MeanSquaredError
Mean Squared Error (MSE) loss function with optional L2 regularization. Commonly used for regression and can be adapted for classification.
Methods
forward
Computes the mean squared error loss with optional L2 regularization.
MeanSquaredError.forward(y_pred, y_true, weights=None, l2_lambda=0.0)
Predicted outputs of shape (batch_size, n_outputs).
Ground truth labels of shape (batch_size, n_outputs). Should be one-hot encoded for classification.
weights
list[ndarray]
default:"None"
List of weight matrices from all layers. Required when l2_lambda > 0 for regularization.
L2 regularization strength.

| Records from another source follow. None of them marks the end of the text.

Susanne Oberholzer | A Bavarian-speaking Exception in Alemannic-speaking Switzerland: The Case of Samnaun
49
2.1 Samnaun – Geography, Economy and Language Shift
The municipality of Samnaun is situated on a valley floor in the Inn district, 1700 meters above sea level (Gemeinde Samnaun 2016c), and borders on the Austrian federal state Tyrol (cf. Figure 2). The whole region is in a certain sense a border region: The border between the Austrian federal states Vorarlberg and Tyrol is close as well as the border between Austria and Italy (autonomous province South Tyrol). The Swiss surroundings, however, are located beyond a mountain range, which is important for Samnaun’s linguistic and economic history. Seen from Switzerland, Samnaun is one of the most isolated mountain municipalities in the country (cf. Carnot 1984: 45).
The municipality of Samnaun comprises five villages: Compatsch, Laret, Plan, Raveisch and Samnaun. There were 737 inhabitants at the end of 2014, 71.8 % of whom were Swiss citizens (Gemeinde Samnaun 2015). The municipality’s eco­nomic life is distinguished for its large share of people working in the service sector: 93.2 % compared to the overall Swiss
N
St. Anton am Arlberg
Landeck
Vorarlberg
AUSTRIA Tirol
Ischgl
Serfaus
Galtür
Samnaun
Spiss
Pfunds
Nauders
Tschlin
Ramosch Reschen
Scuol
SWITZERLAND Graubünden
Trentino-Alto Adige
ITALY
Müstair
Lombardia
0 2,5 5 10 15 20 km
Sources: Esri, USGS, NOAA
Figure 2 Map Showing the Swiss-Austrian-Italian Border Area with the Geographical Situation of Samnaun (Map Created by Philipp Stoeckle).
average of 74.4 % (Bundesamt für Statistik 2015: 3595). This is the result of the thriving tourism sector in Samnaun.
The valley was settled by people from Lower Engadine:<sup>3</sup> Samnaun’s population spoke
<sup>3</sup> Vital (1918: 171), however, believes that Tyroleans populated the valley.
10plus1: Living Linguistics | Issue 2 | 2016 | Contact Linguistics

When > 0, adds penalty term 0.5 * λ * Σ(w²) to the loss.
Returns: float - Scalar loss value.
Formula:
Loss = 0.5 * mean(Σ((y_pred - y_true)²)) + 0.5 * λ * Σ(w²)

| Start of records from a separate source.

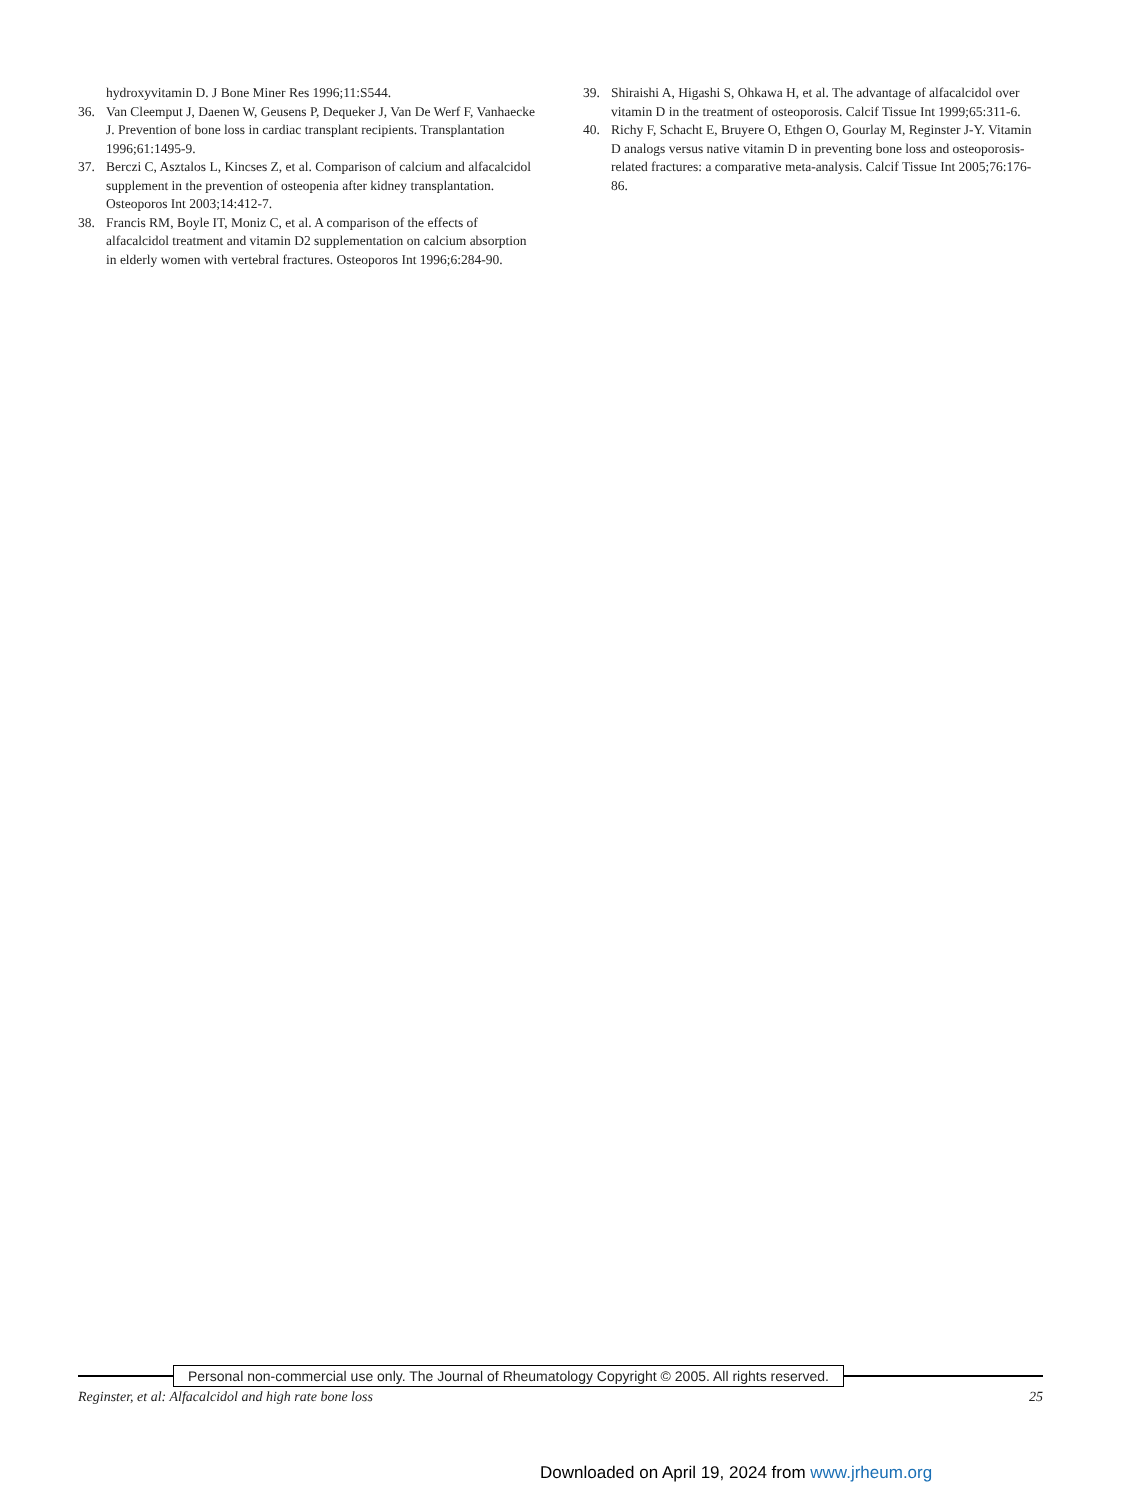hydroxyvitamin D. J Bone Miner Res 1996;11:S544.
36. Van Cleemput J, Daenen W, Geusens P, Dequeker J, Van De Werf F, Vanhaecke J. Prevention of bone loss in cardiac transplant recipients. Transplantation 1996;61:1495-9.
37. Berczi C, Asztalos L, Kincses Z, et al. Comparison of calcium and alfacalcidol supplement in the prevention of osteopenia after kidney transplantation. Osteoporos Int 2003;14:412-7.
38. Francis RM, Boyle IT, Moniz C, et al. A comparison of the effects of alfacalcidol treatment and vitamin D2 supplementation on calcium absorption in elderly women with vertebral fractures. Osteoporos Int 1996;6:284-90.
39. Shiraishi A, Higashi S, Ohkawa H, et al. The advantage of alfacalcidol over vitamin D in the treatment of osteoporosis. Calcif Tissue Int 1999;65:311-6.
40. Richy F, Schacht E, Bruyere O, Ethgen O, Gourlay M, Reginster J-Y. Vitamin D analogs versus native vitamin D in preventing bone loss and osteoporosis-related fractures: a comparative meta-analysis. Calcif Tissue Int 2005;76:176-86.
Personal non-commercial use only. The Journal of Rheumatology Copyright © 2005. All rights reserved.
Reginster, et al: Alfacalcidol and high rate bone loss 25
Downloaded on April 19, 2024 from www.jrheum.org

└─────────────┬────────────────┘ └──────┬──────┘
data loss regularization
backward
Computes the gradient of the loss with respect to predictions.
MeanSquaredError.backward(y_pred, y_true)
Predicted outputs of shape (batch_size, n_outputs).
Ground truth labels of shape (batch_size, n_outputs).
Returns: ndarray - Gradient of loss with respect to predictions, shape (batch_size, n_outputs).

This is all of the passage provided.